Nichols told the Port Angeles Business Association earlier this month that the initiative provides no funding for its programs.
“Under justice reinvestment,” Nichols said then, “we might not have the capacity to house them in the local jail.”
Nichols said the measure appeared to be on a fast-track to Inslee.
Not so fast, said Port Angeles Police Chief Terry Gallagher.
“The state Department of Corrections cannot adequately manage the case loads presented to them now,” he said.
“Substantially increasing their workload by mandating the intensive supervision of hundreds, maybe thousands of new clients statewide is a recipe for disaster absent adequate funding.”
According to Benedict, the half-dozen community corrections officers for Clallam and Jefferson counties supervise about 300 offenders who have been released from prison.
“Our local DOC office does not have the staff to manage the offenders that the Port Angeles Police Department could potentially send their way,” Gallagher said, “let alone the numbers that might be represented by all Clallam County law enforcement agencies.”
The chief called the initiative “an effort to free up prison bed space while potentially saving millions of dollars.
“My view is that the state may indeed save millions, but the potential for substantial costs being shifted onto the county or cities is certainly there.”
Hargrove denies that it would burden corrections counselors or county jails with unfunded mandates.
“We’re either going to fund this adequately, or we’re not going to do it,” Hargrove said.
“We’re not doing this as a budget savings.”
Revising sentencing, Hargrove told the PDN, “will actually reduce our property crimes in this state quite dramatically” and in the end save money.
Proponents note that although 27 percent of property crimes are first offenses, Washington has provided no post-prison supervision for property offenders since 1984.
Hargrove cites data developed by a governor’s task force that he cochaired last year.
It in turn grew from a federal search for better ways to fight crime and reduce its cost.
The state’s present system isn’t working, Hargrove said.
Although the state punishes property criminals with the stiffest sentences in the nation, it still stands No. 1 among states for property offenses per capita.
Hargrove’s task force set a goal of reinvesting $4 million in the first biennium and $8 million in the second biennium in law enforcement, he said
“It also has a grant program to provide some additional resources for community policing, which will also roll up into a lower property crime rate,” he said.
“So, this will cost us a little bit this year as we implement some of the supervision and treatment around some of these offenders.
“But in the future it should start saving us quite a bit of money, including potentially delaying the need for another state prison within the next six years or seven years.
“So this is a way to make your citizens safer, to reduce property crime in the state and to save the state money.”
Jefferson County Prosecuting Attorney Mike Haas supports it.
“What we’re trying to focus on is getting people off the revolving wheel,” he said.
“The flip side is that we can’t get any worse.
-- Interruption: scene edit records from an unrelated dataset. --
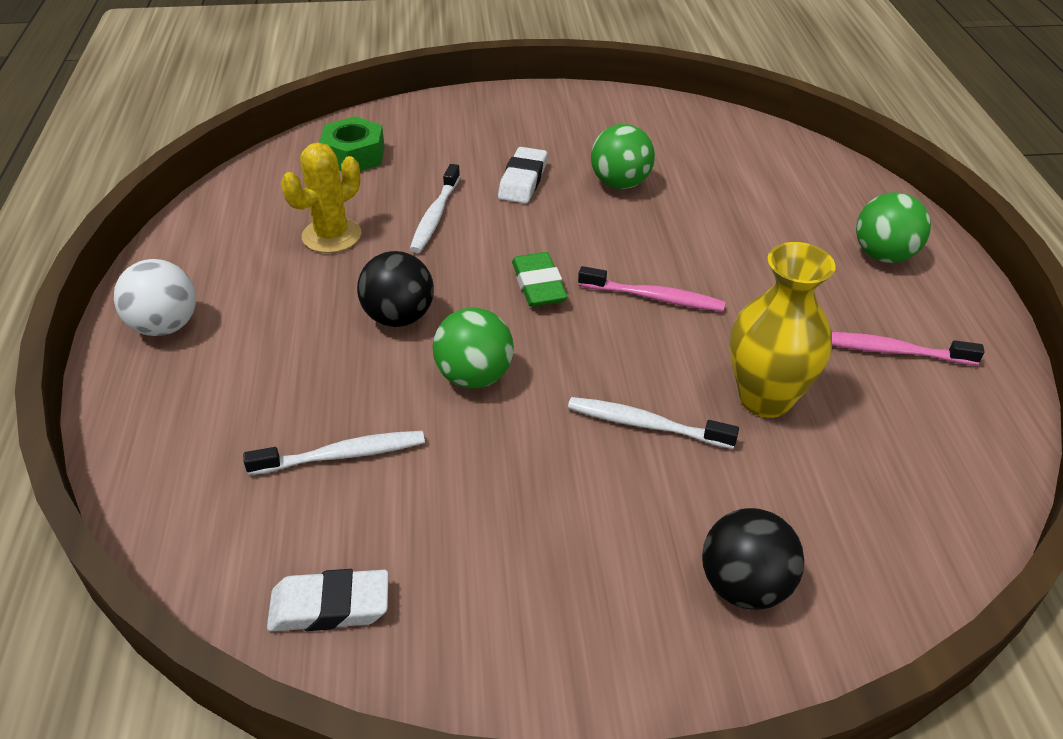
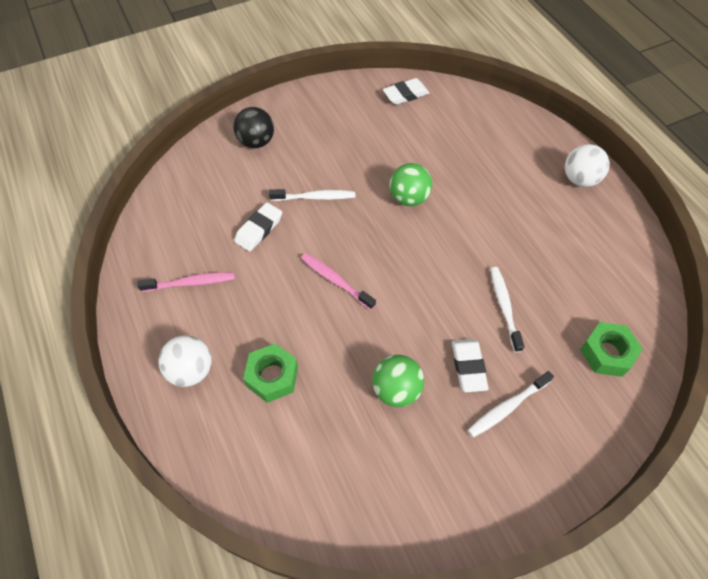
camera: 160 degrees right, 15 degrees up
white toothbrush [243,431,425,475] -> white toothbrush moved to [468,371,554,438]
yellow cactus [281,142,361,253] -> none
black ball [357,251,434,327] -> none
green eraser [512,252,568,307] -> none
pink toothbrush [578,266,726,311] -> pink toothbrush turned 45 degrees clockwise [301,253,376,310]
yellow vase [730,242,835,418] -> white eraser [234,202,282,251]
green ball [856,192,931,263] -> white ball [158,336,212,387]
none -> green nut [243,343,298,403]

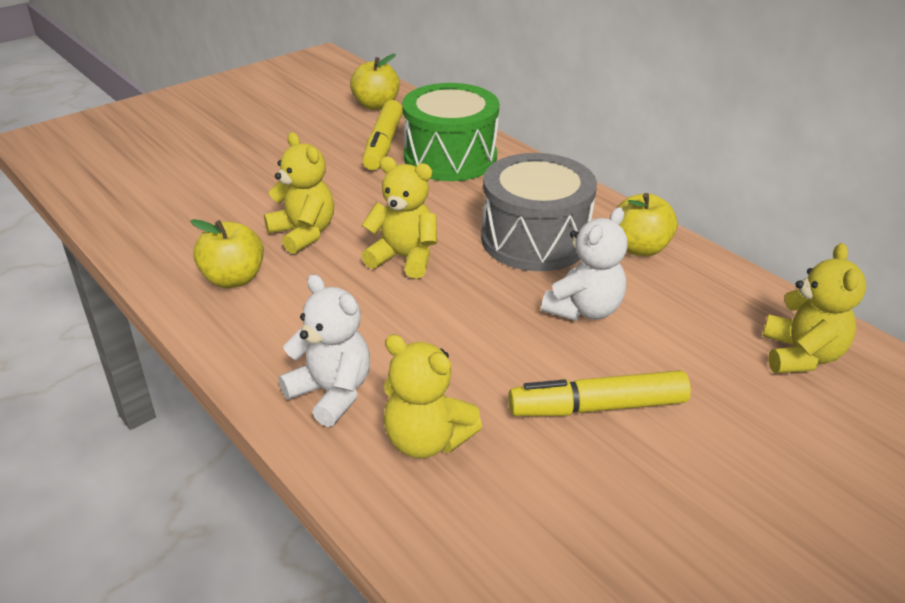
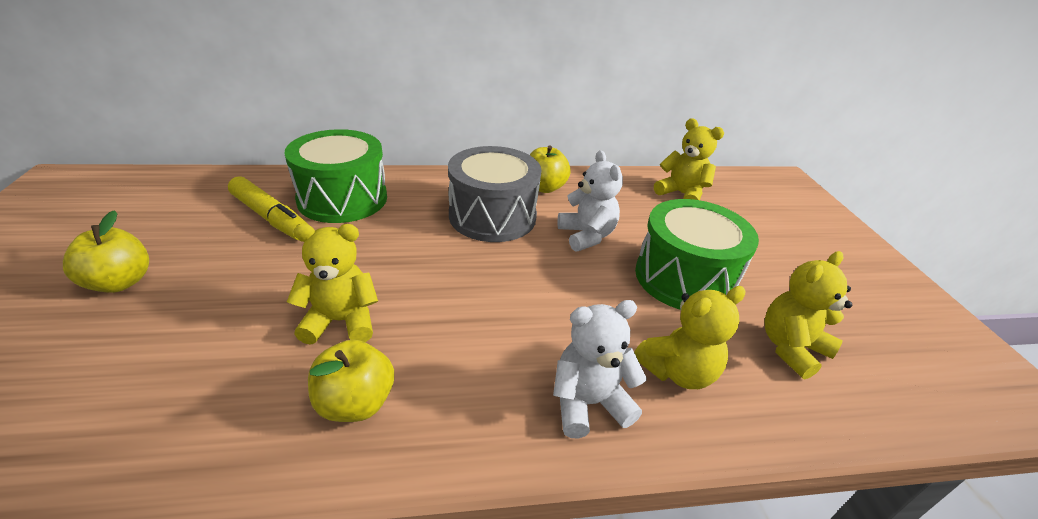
camera: 60 degrees left, 0 degrees up
yellow apple [350,54,400,110] -> yellow apple moved to [63,210,149,293]
yellow teddy bear [361,157,437,279] -> yellow teddy bear moved to [764,251,852,379]
yellow marker [508,370,691,416] -> green drum [635,199,759,310]

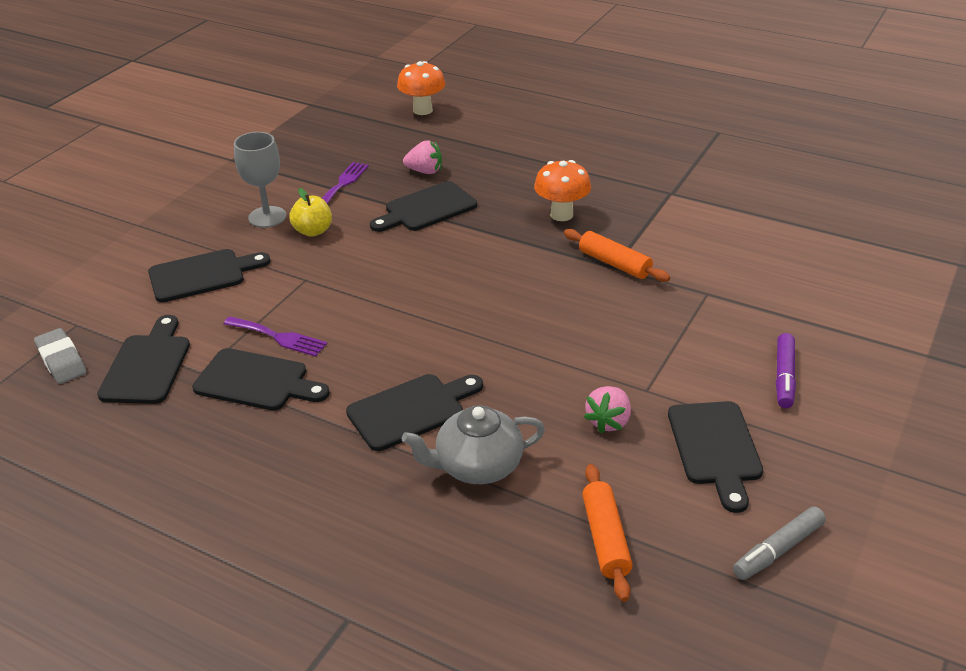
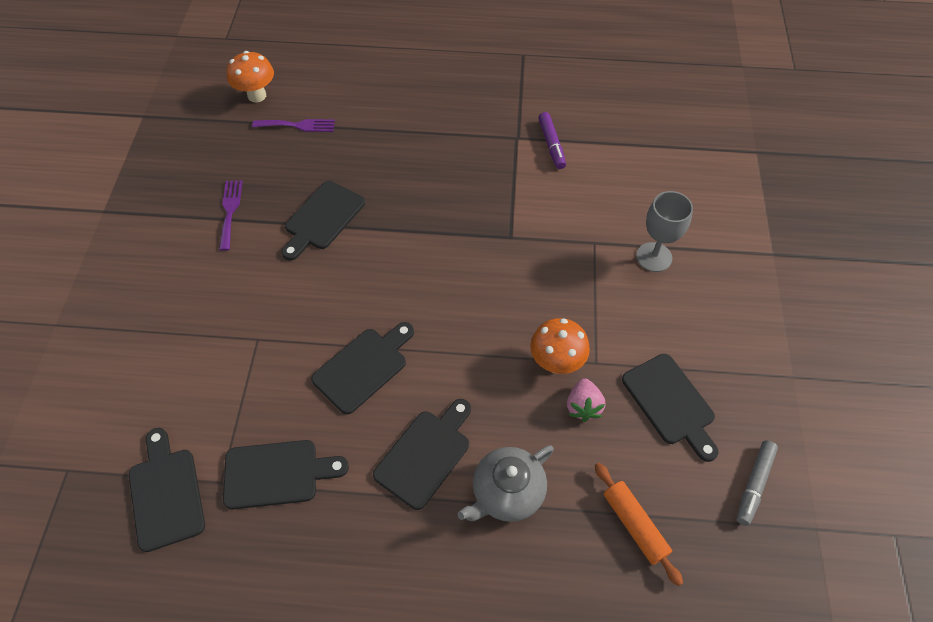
camera: 25 degrees left, 20 degrees up
grey eraser [34,328,87,384] -> none
black cutting board [148,249,270,302] -> black cutting board moved to [311,322,414,415]
purple fork [223,316,327,357] -> purple fork moved to [252,119,335,132]
grey goblet [234,132,286,228] -> grey goblet moved to [636,191,693,272]
yellow apple [289,188,332,237] -> none
pink strawberry [403,140,442,174] -> none
orange mushroom [534,160,591,221] -> orange mushroom moved to [530,318,590,374]
orange rolling pin [564,229,670,282] -> none
purple marker [776,333,796,408] -> purple marker moved to [538,112,566,169]

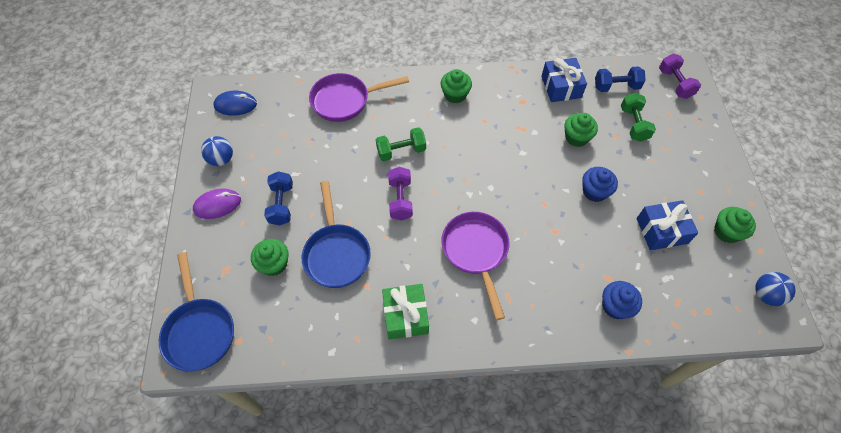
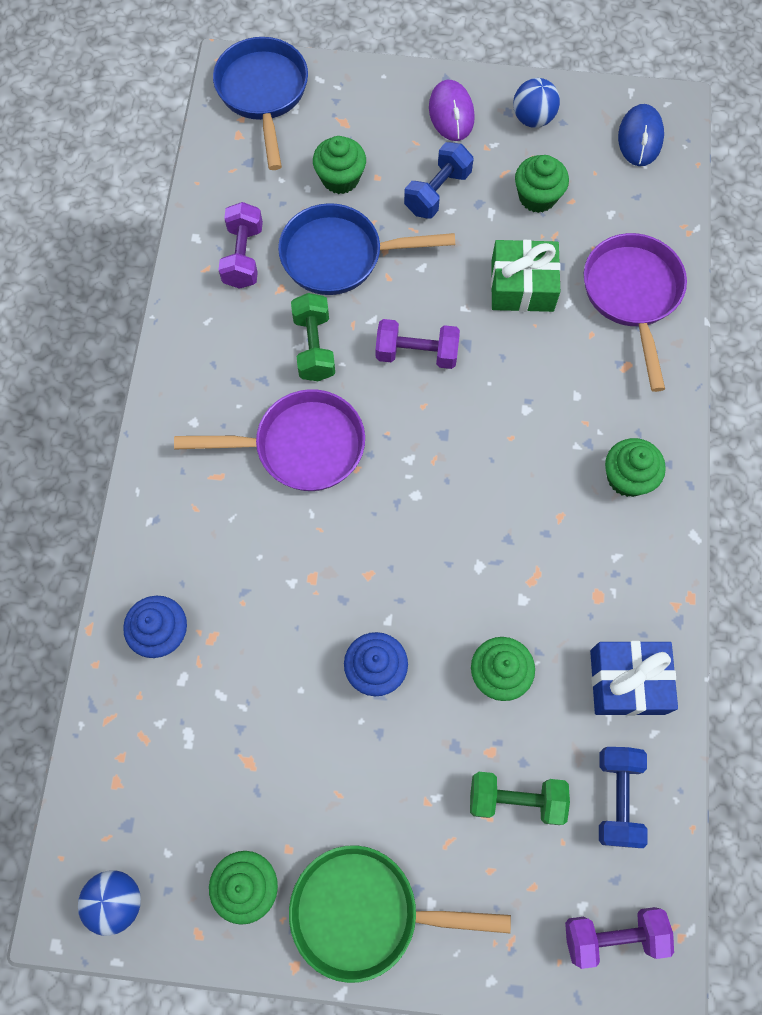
camera: 100 degrees right, 10 degrees up
blue pan [159,252,234,371] -> blue pan turned 90 degrees clockwise [213,37,308,170]
blue dumbbell [264,171,293,225] -> blue dumbbell turned 60 degrees counterclockwise [404,142,473,219]
green dumbbell [376,127,426,161] -> green dumbbell moved to [291,293,335,381]
green gift [382,284,429,340] -> green gift moved to [491,240,561,312]
blue gift [637,200,698,250] -> none
none -> purple dumbbell [219,202,263,289]
none -> green pan [289,845,511,983]
none -> green cupcake [515,155,569,213]

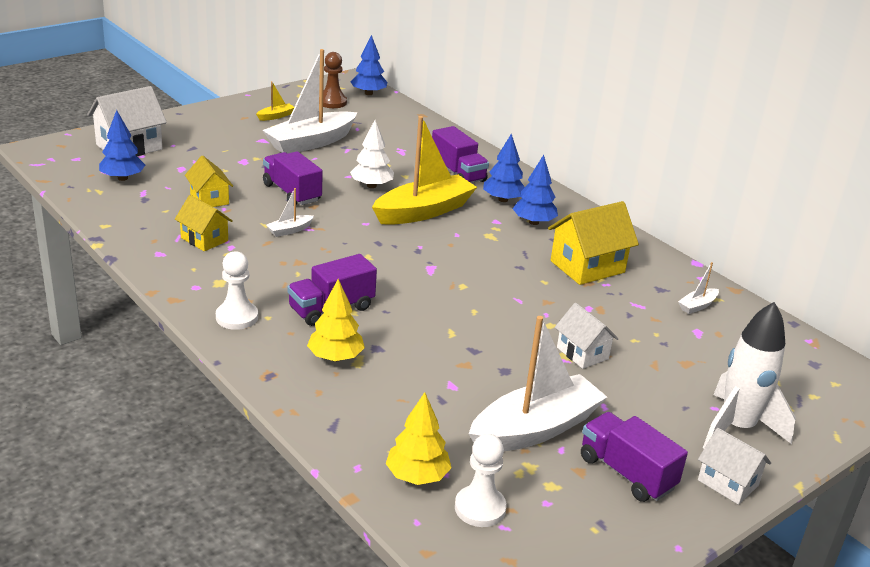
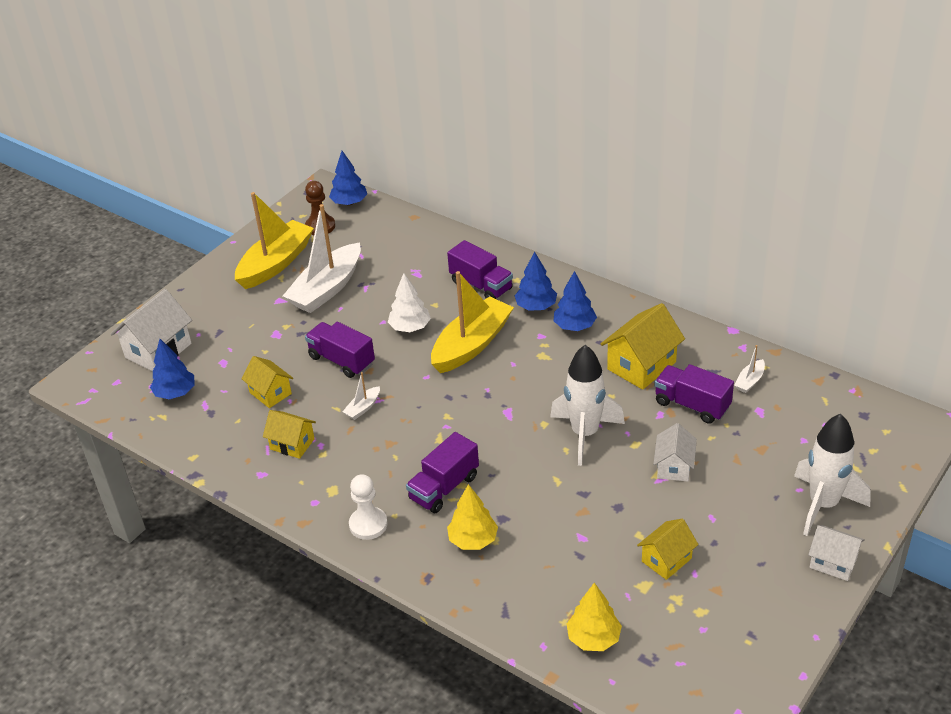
camera: 10 degrees left, 10 degrees up
yellow boat [256,81,294,121] -> yellow boat [235,192,314,289], size x2.39
white pawn [455,434,507,527] -> none
white boat [468,316,607,451] -> yellow house [637,519,698,580]
white house [555,303,619,369] -> white house turned 60 degrees clockwise [653,423,697,482]
purple truck [581,412,688,502] -> purple truck moved to [654,364,734,424]
none -> white rocket [550,345,625,466]

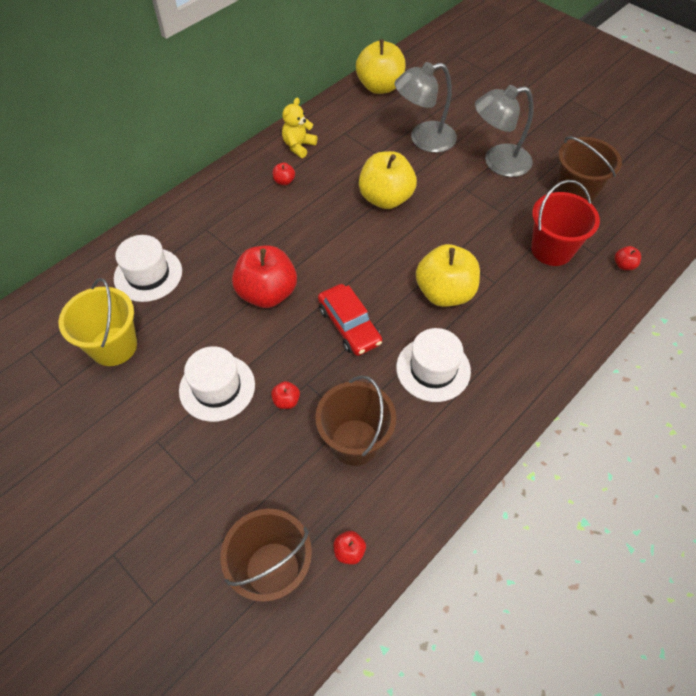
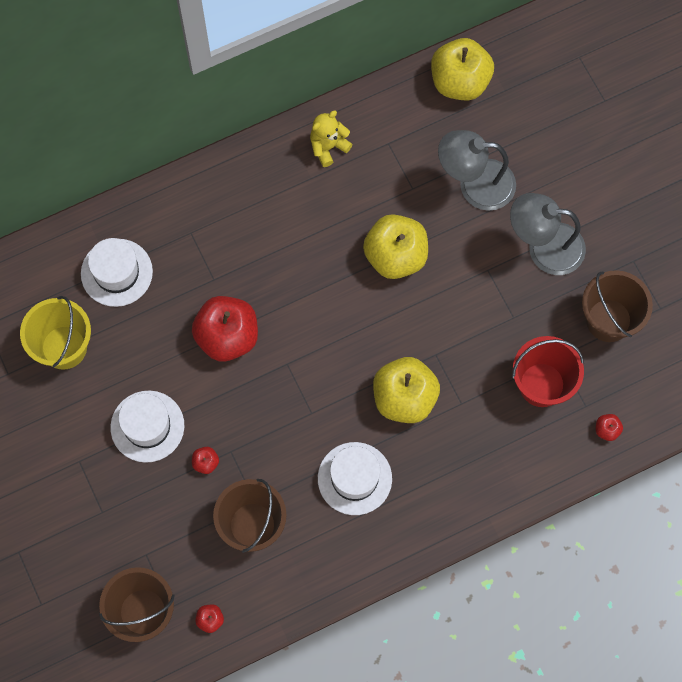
camera: 20 degrees right, 15 degrees up
red apple [273,163,295,185] -> none
red car [318,284,382,356] -> none

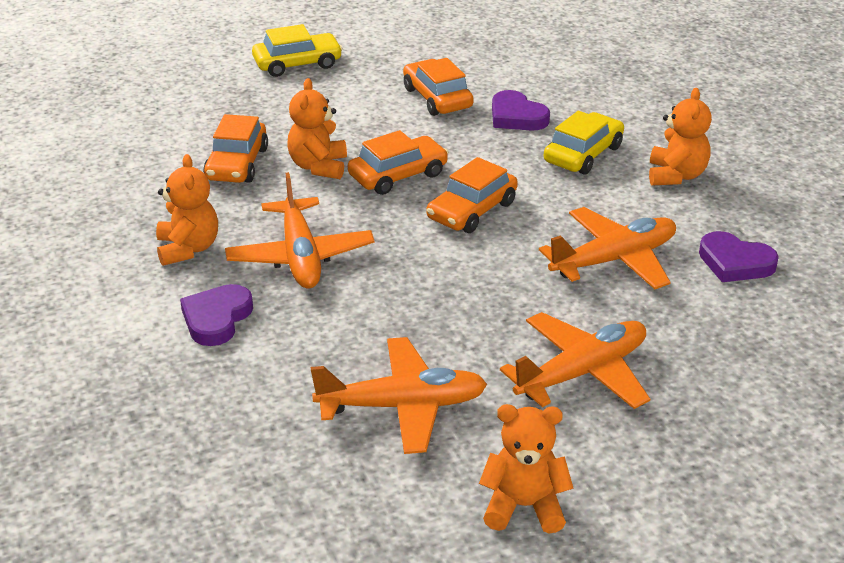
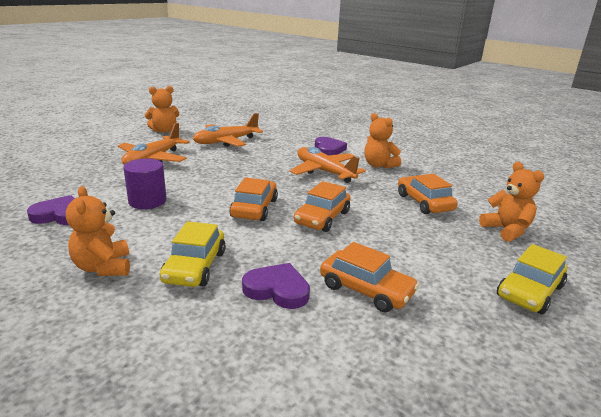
camera: 150 degrees right, 10 degrees down
orange teddy bear [288,78,347,179] -> orange teddy bear moved to [479,162,544,242]
orange plane [539,207,676,289] -> purple cylinder [123,158,167,209]

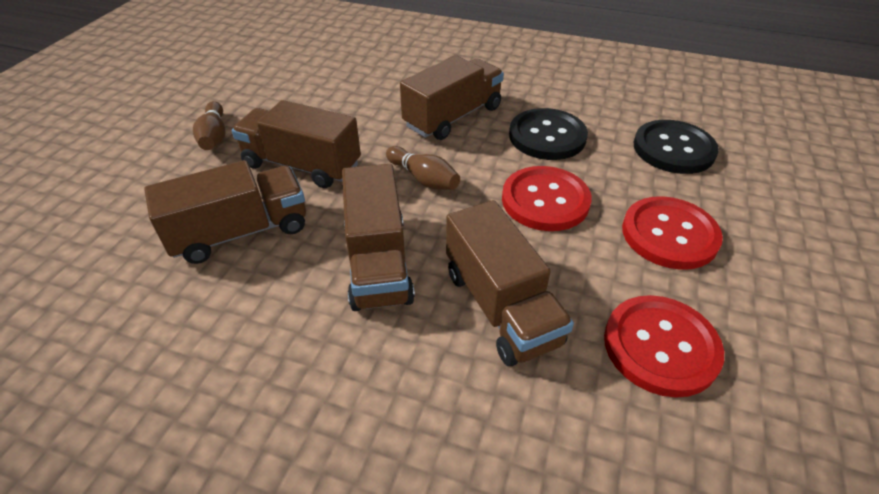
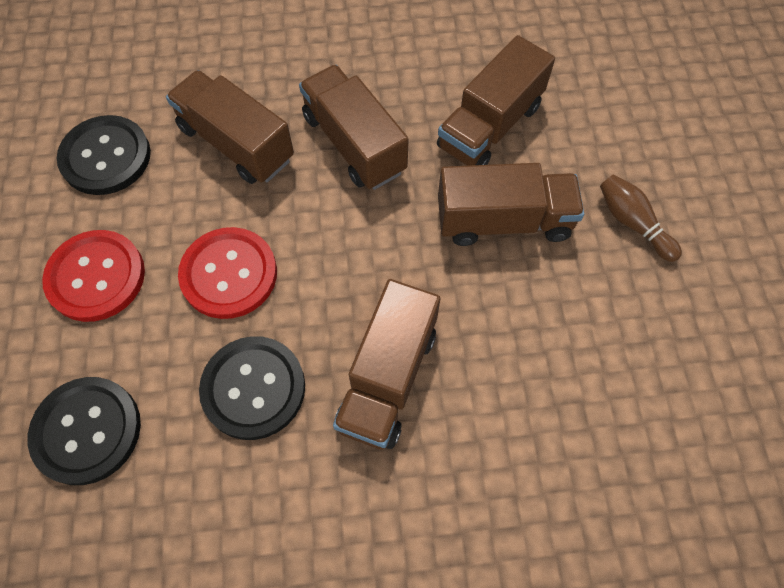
camera: 155 degrees right, 20 degrees up
brown bowling pin [386,146,460,190] -> none
red button [604,295,724,398] -> black button [57,115,151,195]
If it doesn’t work, we go back to what we’ve been doing.”
Van De Wege said he’ll back the bill.
“I know some people have some angst when criminals aren’t punished enough, but generally it’s becoming a nonpartisan issue because there’s so many studies that show lower recidivism when we do these sort of programs.
“Less crime in the future means fewer victims.”
Tharinger said he needs to examine budget implications.
“The data is that it’s pretty effective. The question is the cost and where the money is going to come from.”